If Bergman is indeed going away, he’s not going gently. He’s created a devastating depiction of the unique cruelties family members can inflict upon each other, especially as they age.
And aging — or, more specifically, mortality — seems foremost in Bergman’s mind here, even more so than usual from the man who supplied the iconic imagery of a chess match with Death in 1957’s “The Seventh Seal.”
Josephson, stepping back into the role of Johan, tells Ullmann’s Marianne that he wonders sometimes whether he’s actually dead, and just doesn’t know it. When Johan asks Marianne — the ex-wife he hasn’t seen in 30 years — how old she is now, Marianne responds, “63. And they’ve taken my ovaries and uterus.” (The 66-year-old Ullmann still looks so beautiful, though, so natural and clear-eyed through Bergman’s digital-video lens, it’s as if she hasn’t aged a day.)
Upon making her impromptu journey to visit Johan, who now spends all his time at his country house, Marianne meets his son from a subsequent marriage, Henrik (Borje Ahlstedt), and Henrik’s 19-year-old daughter, Karin (Julia Dufvenius), who are living with him. All three are still mourning Anna, Henrik’s wife and Karin’s mother, whose absence haunts them two years after her death.

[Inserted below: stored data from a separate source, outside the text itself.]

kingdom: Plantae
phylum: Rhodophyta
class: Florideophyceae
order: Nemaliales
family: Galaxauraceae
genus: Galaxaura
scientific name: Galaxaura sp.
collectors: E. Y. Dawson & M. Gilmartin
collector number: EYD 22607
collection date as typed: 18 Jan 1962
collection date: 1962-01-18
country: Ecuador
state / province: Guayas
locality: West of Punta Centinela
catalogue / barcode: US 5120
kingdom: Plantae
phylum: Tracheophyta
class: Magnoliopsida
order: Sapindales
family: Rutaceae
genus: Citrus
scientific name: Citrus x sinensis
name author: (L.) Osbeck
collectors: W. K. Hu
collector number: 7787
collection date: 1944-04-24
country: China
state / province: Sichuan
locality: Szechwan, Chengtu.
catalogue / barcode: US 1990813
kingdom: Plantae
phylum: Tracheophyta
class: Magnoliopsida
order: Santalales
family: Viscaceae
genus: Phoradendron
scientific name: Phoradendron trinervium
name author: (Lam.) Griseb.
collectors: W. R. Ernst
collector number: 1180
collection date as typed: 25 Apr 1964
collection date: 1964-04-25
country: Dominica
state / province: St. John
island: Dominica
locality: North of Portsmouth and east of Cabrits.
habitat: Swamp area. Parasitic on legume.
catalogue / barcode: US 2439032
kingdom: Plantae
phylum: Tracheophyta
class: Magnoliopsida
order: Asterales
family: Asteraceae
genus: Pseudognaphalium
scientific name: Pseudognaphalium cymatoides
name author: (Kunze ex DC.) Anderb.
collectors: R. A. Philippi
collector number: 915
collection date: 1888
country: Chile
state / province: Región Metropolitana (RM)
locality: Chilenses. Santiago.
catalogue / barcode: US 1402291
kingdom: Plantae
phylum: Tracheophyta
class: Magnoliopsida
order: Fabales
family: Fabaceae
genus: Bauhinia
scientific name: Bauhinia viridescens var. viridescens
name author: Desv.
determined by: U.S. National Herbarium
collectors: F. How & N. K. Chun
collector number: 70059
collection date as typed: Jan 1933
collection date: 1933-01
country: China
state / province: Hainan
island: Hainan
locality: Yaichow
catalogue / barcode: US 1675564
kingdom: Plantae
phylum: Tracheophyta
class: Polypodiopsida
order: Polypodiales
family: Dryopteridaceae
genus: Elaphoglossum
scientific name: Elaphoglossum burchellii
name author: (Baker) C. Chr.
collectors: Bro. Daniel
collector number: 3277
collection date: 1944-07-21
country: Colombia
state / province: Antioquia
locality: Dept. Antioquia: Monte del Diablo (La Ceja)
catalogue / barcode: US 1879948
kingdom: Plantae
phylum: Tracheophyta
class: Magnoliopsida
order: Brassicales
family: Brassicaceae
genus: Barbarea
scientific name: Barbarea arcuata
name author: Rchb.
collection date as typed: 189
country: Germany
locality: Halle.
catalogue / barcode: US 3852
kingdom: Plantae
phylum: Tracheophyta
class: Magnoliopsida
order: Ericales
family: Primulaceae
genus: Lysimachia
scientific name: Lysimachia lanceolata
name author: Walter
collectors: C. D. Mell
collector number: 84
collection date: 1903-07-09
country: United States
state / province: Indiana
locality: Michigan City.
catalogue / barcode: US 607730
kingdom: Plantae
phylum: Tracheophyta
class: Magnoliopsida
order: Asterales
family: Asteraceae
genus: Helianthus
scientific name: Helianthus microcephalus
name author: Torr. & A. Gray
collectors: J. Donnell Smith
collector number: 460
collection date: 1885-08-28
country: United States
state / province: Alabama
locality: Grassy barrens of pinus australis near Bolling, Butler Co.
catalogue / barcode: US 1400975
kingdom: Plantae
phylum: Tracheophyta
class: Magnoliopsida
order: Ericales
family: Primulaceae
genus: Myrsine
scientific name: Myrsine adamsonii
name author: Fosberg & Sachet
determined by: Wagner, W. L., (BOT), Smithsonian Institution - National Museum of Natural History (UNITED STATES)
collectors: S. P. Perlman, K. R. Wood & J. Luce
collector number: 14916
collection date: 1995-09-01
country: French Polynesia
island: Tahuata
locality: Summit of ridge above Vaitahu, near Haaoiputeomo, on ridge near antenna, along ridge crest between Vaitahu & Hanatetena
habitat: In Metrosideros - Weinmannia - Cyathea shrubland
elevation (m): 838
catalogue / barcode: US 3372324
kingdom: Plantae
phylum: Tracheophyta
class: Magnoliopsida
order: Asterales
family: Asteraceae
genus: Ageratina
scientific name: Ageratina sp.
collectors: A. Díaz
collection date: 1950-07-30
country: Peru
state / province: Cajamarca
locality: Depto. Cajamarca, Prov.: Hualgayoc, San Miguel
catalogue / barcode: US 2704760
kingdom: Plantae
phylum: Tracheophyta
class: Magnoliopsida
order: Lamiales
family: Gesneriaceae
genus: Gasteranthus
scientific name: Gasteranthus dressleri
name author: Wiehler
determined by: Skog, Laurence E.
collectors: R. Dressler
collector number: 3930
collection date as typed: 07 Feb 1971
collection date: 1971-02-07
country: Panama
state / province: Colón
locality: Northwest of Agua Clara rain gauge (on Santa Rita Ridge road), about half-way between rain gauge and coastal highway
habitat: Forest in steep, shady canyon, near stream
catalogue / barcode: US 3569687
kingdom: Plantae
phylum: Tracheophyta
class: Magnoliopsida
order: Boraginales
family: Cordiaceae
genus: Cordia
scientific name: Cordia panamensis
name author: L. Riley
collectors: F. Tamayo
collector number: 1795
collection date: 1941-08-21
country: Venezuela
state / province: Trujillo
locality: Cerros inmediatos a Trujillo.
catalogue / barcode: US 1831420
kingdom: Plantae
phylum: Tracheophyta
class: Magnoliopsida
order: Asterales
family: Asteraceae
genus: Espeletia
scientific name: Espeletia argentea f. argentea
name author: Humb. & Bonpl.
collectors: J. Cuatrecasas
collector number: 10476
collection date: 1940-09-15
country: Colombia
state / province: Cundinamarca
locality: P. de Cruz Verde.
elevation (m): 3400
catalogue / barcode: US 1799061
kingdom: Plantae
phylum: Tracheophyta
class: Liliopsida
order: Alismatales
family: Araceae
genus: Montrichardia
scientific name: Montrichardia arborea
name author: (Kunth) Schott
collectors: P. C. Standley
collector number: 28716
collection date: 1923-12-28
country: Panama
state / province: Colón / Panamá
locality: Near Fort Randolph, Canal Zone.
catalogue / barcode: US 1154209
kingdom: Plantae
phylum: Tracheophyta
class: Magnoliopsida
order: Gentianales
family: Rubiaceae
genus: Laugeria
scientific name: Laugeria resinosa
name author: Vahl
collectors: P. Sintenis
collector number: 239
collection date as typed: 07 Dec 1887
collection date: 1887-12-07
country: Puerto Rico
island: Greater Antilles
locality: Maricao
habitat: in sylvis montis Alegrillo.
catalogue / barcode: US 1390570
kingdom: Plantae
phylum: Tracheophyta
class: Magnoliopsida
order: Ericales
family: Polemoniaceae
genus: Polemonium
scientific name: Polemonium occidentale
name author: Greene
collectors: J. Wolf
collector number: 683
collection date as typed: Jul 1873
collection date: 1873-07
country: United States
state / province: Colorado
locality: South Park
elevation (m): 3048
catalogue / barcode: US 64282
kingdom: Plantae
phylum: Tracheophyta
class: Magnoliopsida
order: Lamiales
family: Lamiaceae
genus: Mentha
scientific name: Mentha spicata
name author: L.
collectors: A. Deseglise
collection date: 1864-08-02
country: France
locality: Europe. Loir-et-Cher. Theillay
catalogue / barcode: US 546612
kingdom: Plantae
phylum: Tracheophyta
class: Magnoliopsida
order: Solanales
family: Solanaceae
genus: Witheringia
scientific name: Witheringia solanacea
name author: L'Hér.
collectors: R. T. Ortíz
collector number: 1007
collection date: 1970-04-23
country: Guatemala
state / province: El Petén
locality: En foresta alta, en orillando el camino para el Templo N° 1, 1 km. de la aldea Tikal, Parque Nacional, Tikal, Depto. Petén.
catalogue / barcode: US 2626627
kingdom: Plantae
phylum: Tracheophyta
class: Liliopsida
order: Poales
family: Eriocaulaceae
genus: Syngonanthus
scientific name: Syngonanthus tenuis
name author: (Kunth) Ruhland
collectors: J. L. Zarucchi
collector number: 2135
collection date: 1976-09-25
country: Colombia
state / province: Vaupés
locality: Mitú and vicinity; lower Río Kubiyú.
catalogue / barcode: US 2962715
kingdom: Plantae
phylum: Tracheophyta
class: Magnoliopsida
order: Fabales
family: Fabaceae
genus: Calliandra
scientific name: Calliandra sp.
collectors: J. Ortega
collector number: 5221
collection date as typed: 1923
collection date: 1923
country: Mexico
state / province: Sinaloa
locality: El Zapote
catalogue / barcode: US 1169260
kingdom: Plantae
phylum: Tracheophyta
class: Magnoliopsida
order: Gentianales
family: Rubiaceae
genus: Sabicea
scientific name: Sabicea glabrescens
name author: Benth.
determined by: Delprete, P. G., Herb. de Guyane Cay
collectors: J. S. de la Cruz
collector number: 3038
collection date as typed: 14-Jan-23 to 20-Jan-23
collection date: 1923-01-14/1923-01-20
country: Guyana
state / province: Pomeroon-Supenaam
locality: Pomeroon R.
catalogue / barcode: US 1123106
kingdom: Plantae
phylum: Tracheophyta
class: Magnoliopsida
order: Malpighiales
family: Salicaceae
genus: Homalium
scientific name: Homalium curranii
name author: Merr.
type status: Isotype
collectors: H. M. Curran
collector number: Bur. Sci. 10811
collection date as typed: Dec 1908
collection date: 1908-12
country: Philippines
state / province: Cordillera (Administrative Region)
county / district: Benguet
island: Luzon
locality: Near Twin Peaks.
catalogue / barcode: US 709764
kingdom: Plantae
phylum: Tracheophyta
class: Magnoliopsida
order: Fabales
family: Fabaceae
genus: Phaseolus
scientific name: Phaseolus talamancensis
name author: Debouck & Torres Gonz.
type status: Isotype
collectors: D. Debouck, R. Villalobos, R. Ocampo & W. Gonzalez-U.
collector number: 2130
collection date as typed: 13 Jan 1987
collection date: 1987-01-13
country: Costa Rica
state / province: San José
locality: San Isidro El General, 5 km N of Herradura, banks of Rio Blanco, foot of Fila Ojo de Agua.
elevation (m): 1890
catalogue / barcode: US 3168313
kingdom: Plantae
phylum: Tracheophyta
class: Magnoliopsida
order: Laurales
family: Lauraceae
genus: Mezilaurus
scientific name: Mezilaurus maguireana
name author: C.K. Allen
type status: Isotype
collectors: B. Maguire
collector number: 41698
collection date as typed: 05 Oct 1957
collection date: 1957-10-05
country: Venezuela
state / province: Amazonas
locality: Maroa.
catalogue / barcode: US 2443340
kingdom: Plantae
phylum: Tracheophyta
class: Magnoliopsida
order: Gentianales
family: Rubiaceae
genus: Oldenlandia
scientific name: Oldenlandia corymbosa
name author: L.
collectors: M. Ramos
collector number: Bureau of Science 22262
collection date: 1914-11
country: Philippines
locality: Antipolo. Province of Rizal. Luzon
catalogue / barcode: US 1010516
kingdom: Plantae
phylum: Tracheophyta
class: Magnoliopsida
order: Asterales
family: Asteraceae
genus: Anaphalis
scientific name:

Marianne doesn’t try to return to her role as Johan’s wife — this isn’t “More Scenes From a Marriage” — but rather she serves as a calm, reasonable sounding board for the whole family, something she was incapable of being when we first met her so long ago.
Karin, a promising cellist, wants to break free from Henrik, who smothers her as both her father and her music teacher (though the vibe of an even ickier connection permeates their scenes together). Dufvenius — a willowy blonde with looks reminiscent of Gwyneth Paltrow — is a relative newcomer, but her Karin exhibits a raw vitality and confidence when she bursts into the kitchen and goes off on a tirade to Marianne about her desire for independence.
Henrik, meanwhile, has been dominated his whole life by Johan, whose verbal brutality toward his son goes beyond dysfunctional. Bergman still shows a knack for allowing his characters to tear each other apart calmly and eloquently; it’s breathtaking to watch, especially though the director’s trademark use of extreme close-ups.
“I hate him so much, I’d happily watch him die of some horrible disease,” Johan says of his son.
Yet Marianne remains faithful to this man all these years later — though she can acknowledge now that he was “notoriously and compulsively unfaithful” to her.
It’s the warmest sentiment in a frequently bleak-hearted movie. Though in titling his last film “Saraband” — a dance for two that was popular in royal courts during the 17th and 18th centuries — Bergman offers a fond farewell not just to the audience, but to Ullmann and Josephson, two key performers in his own royal court: his estimable filmography.